This cake is so much fun! I was in a serious time crunch this year for the girls’ 7 & 9 year birthday party, so I needed something using basic ingredients with minimal decoration and no fondant! Thankfully I stumbled across this Rainbow Cake from fellow Michigan blogger, Whisk Kid, at the Nth hour.
The party theme this year was a Construction Site Carnival. We’re under construction with a dumpster in the front yard and a front-end loader in the back…so I just decided to work with it. Scaffolding worked well for the concession stand, construction debris made adventure golf more fun, gravel piles and lumber came in handy as well.
The important thing about making this cake, is making it after hours or when the kids are out of the house so they can’t see the process. Cutting it has to be a surprise. My girls were VERY concerned about the cake. They saw the plain white cake and kept asking me “are you SURE you’re done decorating?” Katie was concerned enough that she went into the garden and picked raspberries to put on top. The gasps and glee when the cake was opened…priceless.
Awesome Rainbow CakeI’ve made this a few times now, with bright colors and with pastels. It would be great with green and red batter for Christmas, or blue and red batter for 4th of July!
2 3/4 cups flour
1 1/2 teaspoons baking powder
1 teaspoon baking soda
1/2 teaspoon salt
2 cups dairy-free milk (I like So Delicious Coconut) + 2 teaspoons vinegar, set aside to thicken
1 1/2 cups white sugar
2/3 cup oil
1 Tablespoon vanilla
Gel Food Coloring (I use AmeriColor soft gel paste)
1.) Preheat oven to 350.
2.) I only have two 8-inch round cake pans, these cook quickly, so it works fine. Trace your pans onto some parchment paper and cut out 6 rounds.
3.) Whisk the flour, powder, soda and salt together in a big bowl.
3.) Mix the thickened dairy-free milk, sugar, oil and vanilla together.
4.) Add about 1/2 the liquid into the dry ingredients, and beat it pretty well. Yes, I know beating causes gluten formation and a potentially tough cake, but this is a case where you can’t have lumps or you cake is speckled with white. Add the second half of the liquid and fold in gently. I really screwed this up the first time, had tons of lumps and had to run the batter through a sieve/food mill. Hopefully you have better luck, but the sieve option is there as a back up.
5.) Using a scale, divide the batter up into 6 equal portions. I did this by zeroing out a big empty bowl, adding the batter to determine total batter weight. Then divide total batter weight by 6 and measure out 6 portions to color.
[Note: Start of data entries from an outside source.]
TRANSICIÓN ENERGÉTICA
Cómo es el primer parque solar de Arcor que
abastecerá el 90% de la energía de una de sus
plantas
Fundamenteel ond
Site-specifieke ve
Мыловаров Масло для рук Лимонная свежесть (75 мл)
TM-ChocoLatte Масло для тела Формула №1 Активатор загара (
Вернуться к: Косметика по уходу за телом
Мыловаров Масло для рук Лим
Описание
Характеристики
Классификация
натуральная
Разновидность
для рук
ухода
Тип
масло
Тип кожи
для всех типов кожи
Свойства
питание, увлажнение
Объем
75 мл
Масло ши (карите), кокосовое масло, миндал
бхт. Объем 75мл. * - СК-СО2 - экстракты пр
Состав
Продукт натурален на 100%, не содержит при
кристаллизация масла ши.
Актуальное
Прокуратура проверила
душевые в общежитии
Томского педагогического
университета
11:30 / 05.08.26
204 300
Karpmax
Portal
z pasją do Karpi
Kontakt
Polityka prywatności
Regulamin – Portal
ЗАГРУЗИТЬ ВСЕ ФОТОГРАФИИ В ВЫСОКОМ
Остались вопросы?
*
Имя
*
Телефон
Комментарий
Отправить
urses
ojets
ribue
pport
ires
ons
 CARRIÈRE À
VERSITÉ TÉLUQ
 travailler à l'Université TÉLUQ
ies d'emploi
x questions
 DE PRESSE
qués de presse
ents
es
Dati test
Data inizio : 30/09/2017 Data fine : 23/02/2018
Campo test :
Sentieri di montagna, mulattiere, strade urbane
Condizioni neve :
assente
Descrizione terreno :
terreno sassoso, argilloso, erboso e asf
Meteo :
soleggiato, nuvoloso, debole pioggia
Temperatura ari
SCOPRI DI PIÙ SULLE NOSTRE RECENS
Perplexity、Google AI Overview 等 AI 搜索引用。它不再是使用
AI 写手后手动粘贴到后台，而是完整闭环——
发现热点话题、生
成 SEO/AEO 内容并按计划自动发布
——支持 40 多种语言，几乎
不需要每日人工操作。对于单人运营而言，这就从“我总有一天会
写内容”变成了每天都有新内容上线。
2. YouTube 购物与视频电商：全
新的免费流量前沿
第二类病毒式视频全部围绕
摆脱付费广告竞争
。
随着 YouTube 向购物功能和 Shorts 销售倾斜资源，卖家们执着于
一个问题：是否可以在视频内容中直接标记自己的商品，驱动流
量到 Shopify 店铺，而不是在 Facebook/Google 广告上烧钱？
6.) Color them up! Gel color works much better here than regular drops, which don’t have nearly the color options or vibrancy.
7.) Line each 8-inch pan with parchment and spray with cooking spray.
8.) Bake for 10-12 minutes, until the center is set.
9.) Carefully remove cake from pan to a cooling rack, add a new parchment liner to the pan, re-spray and cook the next layer color.
10.) Frost & build the cake once all the layers are cooled. I was impatient the first time around, and started stacking warm layers. The frosting started to melt in between the layers and the whole thing started sliding all over the place. Oops.
1 cup shortening
1 cup dairy-free margarine (I use Fleischmann’s Unsalted Margarine)
7 cups powdered sugar
2 teaspoons vanilla
pinch of salt
1/4-1/2 cup dairy-free milk
1.) Beat the heck out of the shortening and margarine until fluffy and well blended.
2.) Add the powdered sugar slowly.
3.) Add vanilla and salt.
4.) Add the dairy-free milk until the right thickness is achieved.